**Отрывок текста**

Я отправился на кухню, насыпал в металлическую чашку сахар, затем вернулся в его комнату и поставил чашку на его поднос. Он взял пури, макнул в чашку с сахаром и откусил. Он проделал это несколько раз. Он жевал с таким энтузиазмом, что хруст разносился по всей комнате. На мгновение он остановился и продекламировал:

–Лучи чини сарпури ладду расабали, – и продолжил, - Отличное сочетание. Очень вкусно.

Он с видимым удовольствием ел, а оба санньяси наблюдали за ним в молчаливом изумлении. Как один, так и другой, и никто из учеников никогда не употребляли в пищу ничего содержащего хотя бы намек на сахар, что уж говорить о том, чтобы есть это «опаснейшее вещество» в его «сыром» виде! Это было одно из удивительных свойств Шрилы Прабхупады. Он всегда угадывал, как можно удивить и смутить своих учеников, предоставив им возможность осознать его в высшей степени трансцендентное положение.


 Однажды, остановившись в Нью-Двараке, Шрила Прабхупада на один день отправился в храм, что в Лагуна-Бич, это приблизительно два часа езды автомобилем. Тем вечером в Лагуна-Бич он попросил горячего молока. Хотя в этом храме проводилось поклонение Божествам, я, всё же, не смог найти на кухне сахара, и потому подсластил молоко медом. Иногда Шрила Прабхупада просил молока с медом. Однако, этим вечером, когда я принес ему горячее молоко, он, попробовав, тотчас поинтересовался:

- А почему оно подслащено не сахаром?

- Да у них в храме совсем нет сахара, – ответил ему я.

- Разве это возможно? – сердито спросил он.

- Некоторые преданные считают, что белый сахар вреден для здоровья, а потому лучше избегать его, – пояснил я.

- Это хорошо,- сказал он. – Если они не хотят есть сахар, пусть не едят. Но Кришна очень любит сахар. Все это ерунда. Готовя для Божеств, они должны использовать сахар.



Шрила Прабхупада, вы были удивительны. Куда бы вы ни приехали, вы тут же замечали все несуразные нововведения – творчество ваших учеников. Вам не нужны были шпионы, чтобы знать, что где происходит. Вашим шпионом был Кришна. Он снабжал вас всей необходимой информацией, чтобы вы могли наставить своих нерасторопных детей на правильный путь. Мне несчетное количество раз доводилось наслаждаться проявлением, – подчас в шутливой манере, подчас со всей серьезностью, – ваших сверхъестественных способностей. Преданные часто спрашивали меня, проявляете ли вы мистические силы. Я постоянно видел их проявления. Вы читали мысли ваших учеников и обращались с ними соответственно. Зачастую это приводило меня в благоговейный восторг.

**Задания**
A: Чем в отрывке подсластили молоко в храме в Лагуна-Бич?
B: Покажите все строки списка, в которых встречается слово «regularmente». Регистр букв учитывается.

**Список для задания**

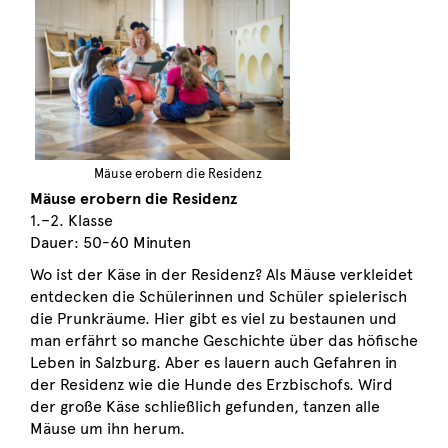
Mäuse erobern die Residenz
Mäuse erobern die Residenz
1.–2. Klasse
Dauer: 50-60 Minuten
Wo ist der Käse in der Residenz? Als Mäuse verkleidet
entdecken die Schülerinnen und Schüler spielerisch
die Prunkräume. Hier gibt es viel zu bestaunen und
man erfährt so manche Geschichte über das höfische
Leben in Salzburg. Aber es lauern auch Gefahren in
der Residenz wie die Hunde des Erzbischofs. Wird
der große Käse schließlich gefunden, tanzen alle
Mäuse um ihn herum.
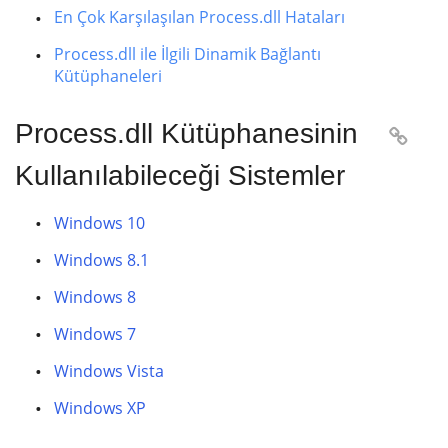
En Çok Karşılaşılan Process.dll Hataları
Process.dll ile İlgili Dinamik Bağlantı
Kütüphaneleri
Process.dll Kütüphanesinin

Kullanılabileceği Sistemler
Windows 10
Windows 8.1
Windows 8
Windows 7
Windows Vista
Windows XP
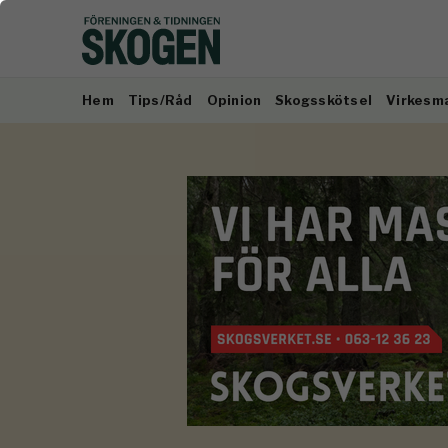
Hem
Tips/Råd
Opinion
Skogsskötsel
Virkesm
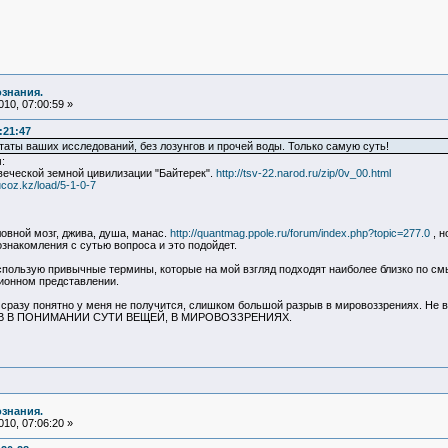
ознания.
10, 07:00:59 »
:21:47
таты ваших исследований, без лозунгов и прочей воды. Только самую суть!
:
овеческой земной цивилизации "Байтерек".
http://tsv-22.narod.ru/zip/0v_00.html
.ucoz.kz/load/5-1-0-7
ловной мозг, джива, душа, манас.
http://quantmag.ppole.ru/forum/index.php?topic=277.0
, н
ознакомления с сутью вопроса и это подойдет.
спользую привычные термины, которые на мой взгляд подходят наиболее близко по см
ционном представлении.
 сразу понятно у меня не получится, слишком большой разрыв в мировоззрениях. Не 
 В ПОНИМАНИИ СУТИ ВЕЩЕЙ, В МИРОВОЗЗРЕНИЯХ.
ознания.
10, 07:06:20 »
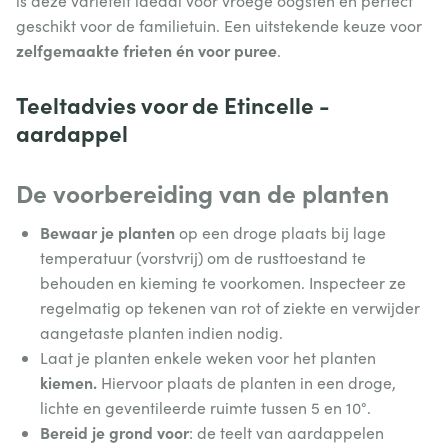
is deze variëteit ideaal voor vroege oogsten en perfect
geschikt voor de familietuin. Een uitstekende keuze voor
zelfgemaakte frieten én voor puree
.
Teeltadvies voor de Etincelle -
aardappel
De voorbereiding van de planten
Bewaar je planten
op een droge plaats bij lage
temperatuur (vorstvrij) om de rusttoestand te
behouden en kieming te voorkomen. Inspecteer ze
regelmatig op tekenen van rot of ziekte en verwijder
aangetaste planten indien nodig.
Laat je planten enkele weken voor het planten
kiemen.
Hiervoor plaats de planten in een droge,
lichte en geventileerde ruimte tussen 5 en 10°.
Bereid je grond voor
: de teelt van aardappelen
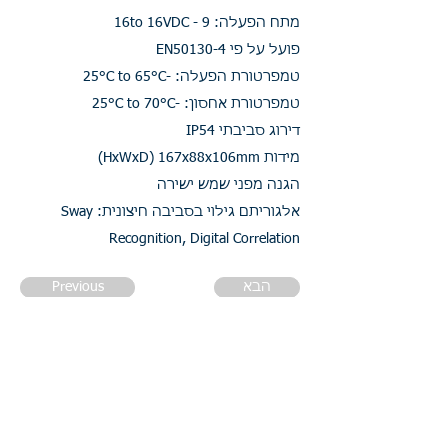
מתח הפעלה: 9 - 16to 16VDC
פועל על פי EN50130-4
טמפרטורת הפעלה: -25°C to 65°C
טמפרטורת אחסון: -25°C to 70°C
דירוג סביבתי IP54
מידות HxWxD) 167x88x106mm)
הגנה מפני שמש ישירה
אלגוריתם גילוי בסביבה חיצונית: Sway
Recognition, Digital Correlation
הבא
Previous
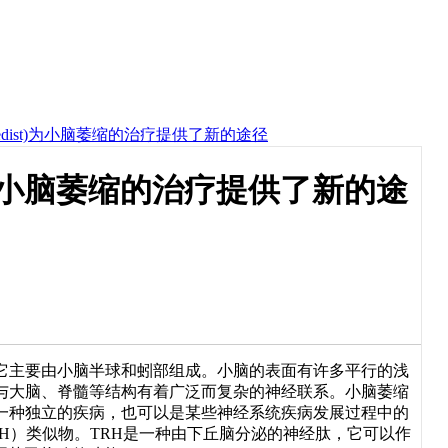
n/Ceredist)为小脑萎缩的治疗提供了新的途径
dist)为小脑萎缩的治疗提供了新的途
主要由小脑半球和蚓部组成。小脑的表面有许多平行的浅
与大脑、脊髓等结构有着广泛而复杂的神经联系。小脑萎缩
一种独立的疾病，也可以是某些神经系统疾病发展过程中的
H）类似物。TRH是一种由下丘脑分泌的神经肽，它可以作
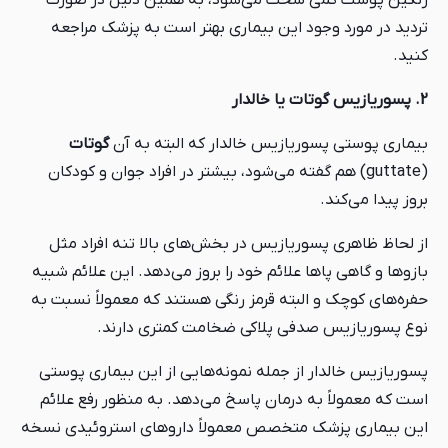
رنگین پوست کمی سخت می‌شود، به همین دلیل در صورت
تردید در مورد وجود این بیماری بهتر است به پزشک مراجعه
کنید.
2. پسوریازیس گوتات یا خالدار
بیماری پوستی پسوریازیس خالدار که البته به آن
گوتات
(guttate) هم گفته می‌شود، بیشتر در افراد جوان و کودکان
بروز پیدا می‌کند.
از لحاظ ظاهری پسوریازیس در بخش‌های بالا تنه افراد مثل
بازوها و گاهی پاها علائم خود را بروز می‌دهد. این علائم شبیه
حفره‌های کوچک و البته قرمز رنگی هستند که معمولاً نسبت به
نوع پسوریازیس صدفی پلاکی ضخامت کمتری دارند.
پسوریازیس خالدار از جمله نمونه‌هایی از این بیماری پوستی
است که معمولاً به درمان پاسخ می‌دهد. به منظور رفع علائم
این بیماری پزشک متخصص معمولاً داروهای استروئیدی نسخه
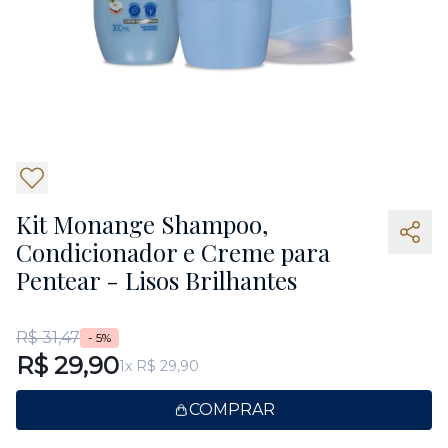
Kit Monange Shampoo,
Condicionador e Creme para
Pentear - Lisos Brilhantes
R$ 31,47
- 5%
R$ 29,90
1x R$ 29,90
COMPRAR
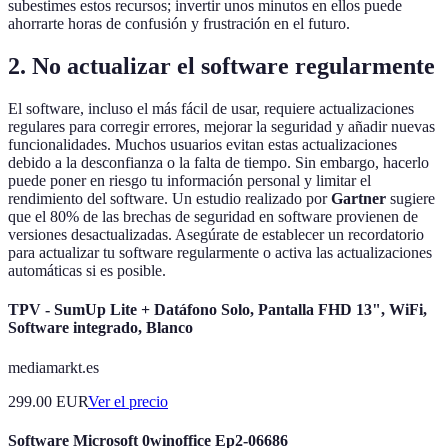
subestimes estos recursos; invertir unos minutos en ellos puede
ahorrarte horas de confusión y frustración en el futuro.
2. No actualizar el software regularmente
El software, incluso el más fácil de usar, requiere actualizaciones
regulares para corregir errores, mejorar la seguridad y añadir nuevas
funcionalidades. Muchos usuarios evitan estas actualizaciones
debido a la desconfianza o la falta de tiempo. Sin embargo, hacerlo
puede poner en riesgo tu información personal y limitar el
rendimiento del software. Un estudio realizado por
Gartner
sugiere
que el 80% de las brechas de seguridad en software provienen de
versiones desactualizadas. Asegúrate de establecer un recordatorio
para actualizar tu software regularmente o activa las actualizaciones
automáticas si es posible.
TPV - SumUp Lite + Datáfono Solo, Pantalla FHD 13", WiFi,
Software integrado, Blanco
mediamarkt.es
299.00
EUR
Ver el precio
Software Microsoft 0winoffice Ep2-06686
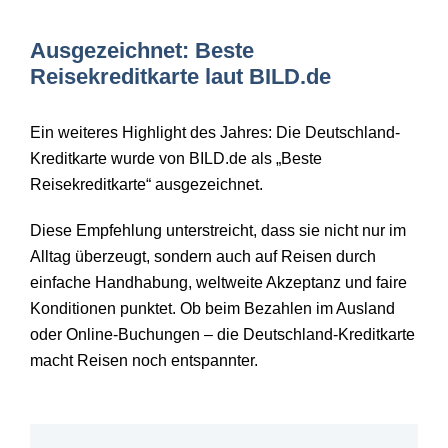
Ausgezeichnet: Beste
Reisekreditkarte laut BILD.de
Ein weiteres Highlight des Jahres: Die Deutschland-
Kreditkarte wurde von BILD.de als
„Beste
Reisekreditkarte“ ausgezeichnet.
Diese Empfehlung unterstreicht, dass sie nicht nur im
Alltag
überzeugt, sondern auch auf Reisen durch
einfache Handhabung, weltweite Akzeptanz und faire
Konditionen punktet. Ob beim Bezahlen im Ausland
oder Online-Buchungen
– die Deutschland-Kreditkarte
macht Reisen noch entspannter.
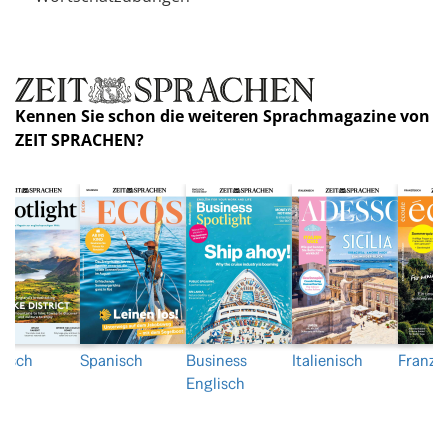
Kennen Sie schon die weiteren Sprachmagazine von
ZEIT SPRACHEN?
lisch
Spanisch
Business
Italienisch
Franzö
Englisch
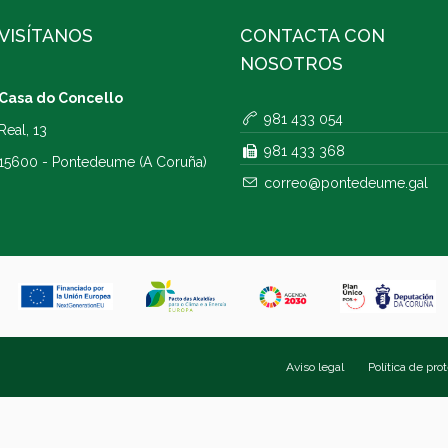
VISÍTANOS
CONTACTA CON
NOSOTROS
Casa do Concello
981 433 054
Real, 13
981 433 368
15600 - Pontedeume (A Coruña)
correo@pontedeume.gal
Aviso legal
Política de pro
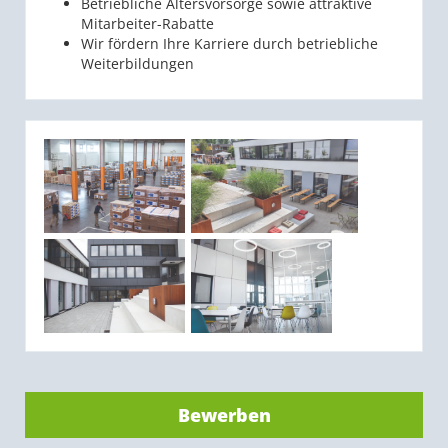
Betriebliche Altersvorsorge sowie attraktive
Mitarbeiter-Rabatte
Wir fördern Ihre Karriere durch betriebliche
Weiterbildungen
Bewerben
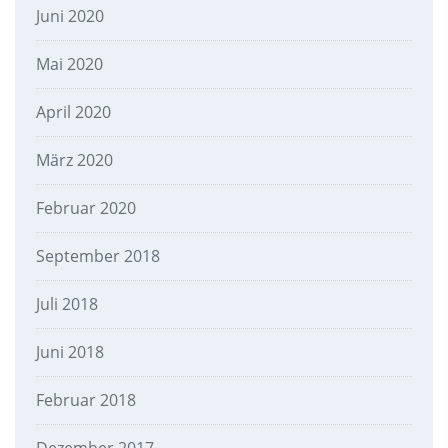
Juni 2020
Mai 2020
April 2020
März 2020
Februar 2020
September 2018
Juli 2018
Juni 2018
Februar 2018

**Ответы к заданиям**
A: Медом, потому что сахара на кухне не нашлось.

B:
2. No actualizar el software regularmente
para actualizar tu software regularmente o activa las actualizaciones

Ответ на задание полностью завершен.